Sony has unveiled the RX100 Mark VI premium compact camera with a new telephoto lens that will make it a lot more interesting for travel photography. Rather than the Zeiss Vario-Sonnar 24-70mm equivalent F/1.8-2.8 T lens of the last model, the Mark VI packs a hugely longer 24-200 mm 8.3X zoom lens. That’s also over a stop slower than before, but Sony has massively boosted other specs to make up the difference.
As before, the RX100 VI is equipped with a 1.0-type Exmor RS CMOS sensor with a built in DRAM chip to maximize speed. It can can shoot at 24 fps with full AF/AE tracking as before, but now focuses in just 0.03 seconds compared to 0.05 seconds. Moreover, eye-tracking Eye AF focus is now twice as fast as before. That’s all aided by the 315 phase-detection (plus contrast-detection) AF points, and the same image processor found on Sony’s flagship full-frame A9 mirrorless camera.

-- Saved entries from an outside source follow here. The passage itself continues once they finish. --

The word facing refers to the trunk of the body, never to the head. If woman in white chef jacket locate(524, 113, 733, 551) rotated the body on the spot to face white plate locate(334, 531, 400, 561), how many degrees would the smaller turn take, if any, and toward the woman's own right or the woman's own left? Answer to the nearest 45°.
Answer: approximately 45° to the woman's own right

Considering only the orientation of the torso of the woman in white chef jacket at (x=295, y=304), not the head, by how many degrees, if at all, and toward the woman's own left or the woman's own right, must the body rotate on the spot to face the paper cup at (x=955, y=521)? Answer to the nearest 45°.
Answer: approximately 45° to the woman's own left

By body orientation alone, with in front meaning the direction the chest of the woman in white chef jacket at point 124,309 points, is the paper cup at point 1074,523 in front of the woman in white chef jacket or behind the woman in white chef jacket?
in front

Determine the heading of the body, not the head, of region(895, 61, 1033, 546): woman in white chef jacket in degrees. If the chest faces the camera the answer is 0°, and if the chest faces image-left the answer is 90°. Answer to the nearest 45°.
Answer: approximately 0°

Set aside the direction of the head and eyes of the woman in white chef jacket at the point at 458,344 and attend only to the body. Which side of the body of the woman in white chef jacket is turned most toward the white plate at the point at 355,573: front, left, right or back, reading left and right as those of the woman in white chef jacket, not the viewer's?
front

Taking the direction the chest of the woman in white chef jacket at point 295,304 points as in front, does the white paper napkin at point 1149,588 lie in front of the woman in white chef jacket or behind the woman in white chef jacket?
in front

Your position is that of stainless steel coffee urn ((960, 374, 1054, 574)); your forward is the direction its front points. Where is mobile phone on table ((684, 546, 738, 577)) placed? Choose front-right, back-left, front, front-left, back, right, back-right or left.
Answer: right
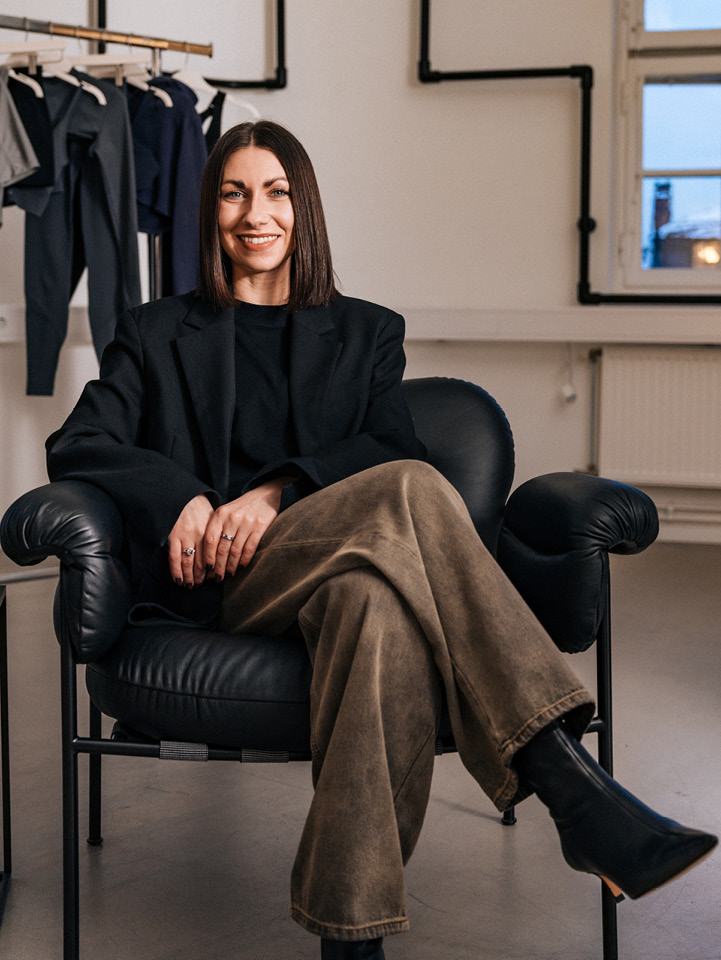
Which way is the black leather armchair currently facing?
toward the camera

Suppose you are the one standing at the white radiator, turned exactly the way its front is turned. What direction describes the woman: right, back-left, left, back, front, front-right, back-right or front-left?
front

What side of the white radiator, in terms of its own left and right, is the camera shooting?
front

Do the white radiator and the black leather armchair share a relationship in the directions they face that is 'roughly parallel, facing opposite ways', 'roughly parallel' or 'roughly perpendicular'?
roughly parallel

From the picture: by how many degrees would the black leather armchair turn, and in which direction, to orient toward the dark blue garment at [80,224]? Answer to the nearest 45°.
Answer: approximately 180°

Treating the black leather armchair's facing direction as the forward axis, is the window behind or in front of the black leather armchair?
behind

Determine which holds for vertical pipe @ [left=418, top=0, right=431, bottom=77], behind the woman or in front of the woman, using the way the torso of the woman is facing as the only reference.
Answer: behind

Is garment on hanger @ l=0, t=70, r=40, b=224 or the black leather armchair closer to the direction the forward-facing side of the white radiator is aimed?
the black leather armchair

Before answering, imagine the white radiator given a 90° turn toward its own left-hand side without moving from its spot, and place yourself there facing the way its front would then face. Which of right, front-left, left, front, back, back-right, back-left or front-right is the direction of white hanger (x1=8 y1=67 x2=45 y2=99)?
back-right

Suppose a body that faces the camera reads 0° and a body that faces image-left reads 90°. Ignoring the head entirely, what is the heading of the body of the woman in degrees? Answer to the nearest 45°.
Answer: approximately 0°

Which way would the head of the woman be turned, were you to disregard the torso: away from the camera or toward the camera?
toward the camera

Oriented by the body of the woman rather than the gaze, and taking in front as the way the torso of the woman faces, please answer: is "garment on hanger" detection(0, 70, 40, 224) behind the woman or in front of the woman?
behind

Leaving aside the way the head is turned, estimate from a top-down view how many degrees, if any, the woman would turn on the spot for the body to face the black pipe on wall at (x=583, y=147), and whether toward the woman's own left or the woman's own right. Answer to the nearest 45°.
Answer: approximately 180°

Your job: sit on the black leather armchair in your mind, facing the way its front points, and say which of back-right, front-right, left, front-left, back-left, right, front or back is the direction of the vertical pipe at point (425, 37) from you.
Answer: back

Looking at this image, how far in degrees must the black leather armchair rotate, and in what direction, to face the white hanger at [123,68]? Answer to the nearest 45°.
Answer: approximately 180°

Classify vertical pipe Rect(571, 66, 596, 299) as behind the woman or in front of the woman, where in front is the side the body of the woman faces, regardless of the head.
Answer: behind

Happily, the RX100 Mark VI is now equipped with a touchscreen that can handle touch focusing and touch shutter release, and flip up 180 degrees for selfie shooters or vloggers. Furthermore, it comes with 2.35 million-dot Tru-Finder OLED EVF with one-touch operation so that you don’t have to pull it out anymore. And as you’d expect, the RX100 VI supports 4K video, but it now also has HDR capability.
Sony introduced the RX100 V just a year after the Mark IV model, so we were getting impatient to see what it would do next. Now we know why it took so long, considering the significant lens and spec overhaul. The RX100 VI will arrive in July, but you can pre-order it on June 7th for $1,200.